[Items in a dataset]
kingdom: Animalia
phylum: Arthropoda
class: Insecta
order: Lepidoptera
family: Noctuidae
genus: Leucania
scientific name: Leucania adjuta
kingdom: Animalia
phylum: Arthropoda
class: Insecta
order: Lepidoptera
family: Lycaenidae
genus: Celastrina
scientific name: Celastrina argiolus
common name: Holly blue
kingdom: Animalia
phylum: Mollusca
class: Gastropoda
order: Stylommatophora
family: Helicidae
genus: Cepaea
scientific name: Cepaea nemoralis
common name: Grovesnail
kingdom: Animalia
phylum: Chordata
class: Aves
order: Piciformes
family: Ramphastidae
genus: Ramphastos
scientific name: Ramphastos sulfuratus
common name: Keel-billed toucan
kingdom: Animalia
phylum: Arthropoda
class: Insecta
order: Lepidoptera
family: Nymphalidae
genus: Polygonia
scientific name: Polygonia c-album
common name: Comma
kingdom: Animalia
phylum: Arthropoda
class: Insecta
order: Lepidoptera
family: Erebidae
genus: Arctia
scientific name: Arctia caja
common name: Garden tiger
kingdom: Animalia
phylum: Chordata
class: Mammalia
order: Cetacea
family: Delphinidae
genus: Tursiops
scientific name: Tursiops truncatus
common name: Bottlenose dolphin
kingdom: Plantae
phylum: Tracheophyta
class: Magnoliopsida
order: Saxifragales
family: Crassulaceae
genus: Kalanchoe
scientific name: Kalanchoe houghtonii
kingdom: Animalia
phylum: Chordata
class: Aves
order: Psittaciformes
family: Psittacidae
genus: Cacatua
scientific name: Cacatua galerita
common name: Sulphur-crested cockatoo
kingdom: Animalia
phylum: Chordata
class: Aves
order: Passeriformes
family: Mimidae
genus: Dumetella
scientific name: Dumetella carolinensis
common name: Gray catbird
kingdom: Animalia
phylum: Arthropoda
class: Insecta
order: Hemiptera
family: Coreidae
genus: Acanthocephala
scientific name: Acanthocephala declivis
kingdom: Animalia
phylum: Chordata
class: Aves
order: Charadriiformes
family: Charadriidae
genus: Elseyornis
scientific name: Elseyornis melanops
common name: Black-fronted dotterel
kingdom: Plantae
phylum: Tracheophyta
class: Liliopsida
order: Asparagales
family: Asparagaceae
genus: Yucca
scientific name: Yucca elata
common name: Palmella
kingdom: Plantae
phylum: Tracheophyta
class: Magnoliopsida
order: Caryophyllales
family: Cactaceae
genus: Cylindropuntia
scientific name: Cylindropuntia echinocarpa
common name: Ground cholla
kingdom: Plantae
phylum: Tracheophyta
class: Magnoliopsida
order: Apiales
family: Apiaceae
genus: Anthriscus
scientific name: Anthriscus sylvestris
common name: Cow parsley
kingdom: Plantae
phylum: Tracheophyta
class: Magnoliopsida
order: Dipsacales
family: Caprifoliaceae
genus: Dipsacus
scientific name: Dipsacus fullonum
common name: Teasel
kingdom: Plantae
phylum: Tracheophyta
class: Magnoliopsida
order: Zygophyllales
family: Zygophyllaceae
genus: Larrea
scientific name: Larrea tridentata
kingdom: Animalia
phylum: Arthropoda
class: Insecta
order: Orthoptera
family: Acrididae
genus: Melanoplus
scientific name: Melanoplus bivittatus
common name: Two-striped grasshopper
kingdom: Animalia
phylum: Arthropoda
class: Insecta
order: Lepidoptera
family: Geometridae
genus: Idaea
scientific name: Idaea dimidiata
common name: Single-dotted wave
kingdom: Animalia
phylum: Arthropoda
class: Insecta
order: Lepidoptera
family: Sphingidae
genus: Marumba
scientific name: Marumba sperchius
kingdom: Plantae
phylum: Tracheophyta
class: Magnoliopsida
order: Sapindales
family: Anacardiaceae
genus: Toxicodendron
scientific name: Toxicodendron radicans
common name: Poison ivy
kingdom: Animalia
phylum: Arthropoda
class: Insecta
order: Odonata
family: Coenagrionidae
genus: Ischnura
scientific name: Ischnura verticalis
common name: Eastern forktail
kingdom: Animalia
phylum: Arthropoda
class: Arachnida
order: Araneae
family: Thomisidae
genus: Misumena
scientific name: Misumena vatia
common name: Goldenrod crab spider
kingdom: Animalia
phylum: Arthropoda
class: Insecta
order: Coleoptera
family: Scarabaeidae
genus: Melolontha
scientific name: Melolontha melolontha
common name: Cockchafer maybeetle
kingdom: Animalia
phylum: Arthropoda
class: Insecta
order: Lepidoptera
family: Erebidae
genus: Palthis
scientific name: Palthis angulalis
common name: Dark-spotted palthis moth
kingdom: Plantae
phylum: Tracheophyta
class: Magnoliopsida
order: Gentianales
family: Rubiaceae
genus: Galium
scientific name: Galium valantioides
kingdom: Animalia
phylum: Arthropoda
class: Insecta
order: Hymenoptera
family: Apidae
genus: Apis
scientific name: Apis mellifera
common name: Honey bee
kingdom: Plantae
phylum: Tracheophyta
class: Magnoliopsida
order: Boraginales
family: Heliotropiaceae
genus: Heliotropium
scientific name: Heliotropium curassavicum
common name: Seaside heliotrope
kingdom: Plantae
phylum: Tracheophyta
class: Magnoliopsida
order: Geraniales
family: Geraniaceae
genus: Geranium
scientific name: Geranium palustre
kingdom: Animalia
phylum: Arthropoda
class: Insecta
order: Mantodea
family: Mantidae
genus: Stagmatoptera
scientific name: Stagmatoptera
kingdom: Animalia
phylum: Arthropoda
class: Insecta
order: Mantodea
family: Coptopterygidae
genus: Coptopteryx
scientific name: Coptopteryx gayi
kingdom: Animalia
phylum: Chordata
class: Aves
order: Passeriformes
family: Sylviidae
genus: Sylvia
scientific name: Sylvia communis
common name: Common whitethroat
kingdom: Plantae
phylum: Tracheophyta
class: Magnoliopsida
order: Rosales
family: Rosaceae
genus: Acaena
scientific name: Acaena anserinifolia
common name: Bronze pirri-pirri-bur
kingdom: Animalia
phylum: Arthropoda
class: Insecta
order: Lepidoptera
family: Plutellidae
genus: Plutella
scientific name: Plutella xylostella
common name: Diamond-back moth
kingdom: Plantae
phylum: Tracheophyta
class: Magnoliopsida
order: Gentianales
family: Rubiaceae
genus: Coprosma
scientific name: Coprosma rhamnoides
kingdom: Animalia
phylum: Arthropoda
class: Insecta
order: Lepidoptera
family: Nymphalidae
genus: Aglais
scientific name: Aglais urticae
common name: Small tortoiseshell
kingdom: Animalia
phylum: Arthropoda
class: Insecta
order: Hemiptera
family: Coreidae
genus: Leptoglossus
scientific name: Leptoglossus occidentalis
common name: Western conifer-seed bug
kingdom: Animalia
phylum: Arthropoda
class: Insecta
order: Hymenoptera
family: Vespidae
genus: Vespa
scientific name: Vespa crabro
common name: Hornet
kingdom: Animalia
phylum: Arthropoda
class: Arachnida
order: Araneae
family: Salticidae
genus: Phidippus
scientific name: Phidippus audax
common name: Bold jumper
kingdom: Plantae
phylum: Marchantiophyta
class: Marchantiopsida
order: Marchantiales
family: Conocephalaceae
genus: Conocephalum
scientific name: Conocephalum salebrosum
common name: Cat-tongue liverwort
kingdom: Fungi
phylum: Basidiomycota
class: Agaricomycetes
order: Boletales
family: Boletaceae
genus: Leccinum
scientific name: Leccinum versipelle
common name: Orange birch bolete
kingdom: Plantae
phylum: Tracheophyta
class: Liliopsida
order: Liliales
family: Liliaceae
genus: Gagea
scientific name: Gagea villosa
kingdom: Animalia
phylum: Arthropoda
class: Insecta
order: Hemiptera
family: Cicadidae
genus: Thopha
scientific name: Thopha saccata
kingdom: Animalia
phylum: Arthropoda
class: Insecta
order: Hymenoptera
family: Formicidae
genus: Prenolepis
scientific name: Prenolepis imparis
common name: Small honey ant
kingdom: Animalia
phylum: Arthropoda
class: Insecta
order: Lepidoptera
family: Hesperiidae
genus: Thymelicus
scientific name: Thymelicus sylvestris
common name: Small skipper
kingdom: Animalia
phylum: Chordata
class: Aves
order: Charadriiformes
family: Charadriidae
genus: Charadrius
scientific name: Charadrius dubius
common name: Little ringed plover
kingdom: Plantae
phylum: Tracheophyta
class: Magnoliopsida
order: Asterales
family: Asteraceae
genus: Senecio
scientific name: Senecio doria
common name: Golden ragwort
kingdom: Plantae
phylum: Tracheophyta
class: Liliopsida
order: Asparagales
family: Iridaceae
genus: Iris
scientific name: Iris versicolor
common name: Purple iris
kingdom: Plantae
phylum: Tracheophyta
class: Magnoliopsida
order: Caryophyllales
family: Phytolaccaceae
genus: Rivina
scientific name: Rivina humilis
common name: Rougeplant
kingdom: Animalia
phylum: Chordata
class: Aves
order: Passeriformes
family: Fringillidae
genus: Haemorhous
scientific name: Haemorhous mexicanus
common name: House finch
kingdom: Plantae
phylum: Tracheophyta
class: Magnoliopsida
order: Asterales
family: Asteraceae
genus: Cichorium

_OBJECTIVE_:
Please reproduce the item lines word for word, beginning at the line that contains "genus: Tursiops" and stopping after the line that contains "common name: Sulphur-crested cockatoo".

_ANSWER TO THIS PROBLEM_:
genus: Tursiops
scientific name: Tursiops truncatus
common name: Bottlenose dolphin
kingdom: Plantae
phylum: Tracheophyta
class: Magnoliopsida
order: Saxifragales
family: Crassulaceae
genus: Kalanchoe
scientific name: Kalanchoe houghtonii
kingdom: Animalia
phylum: Chordata
class: Aves
order: Psittaciformes
family: Psittacidae
genus: Cacatua
scientific name: Cacatua galerita
common name: Sulphur-crested cockatoo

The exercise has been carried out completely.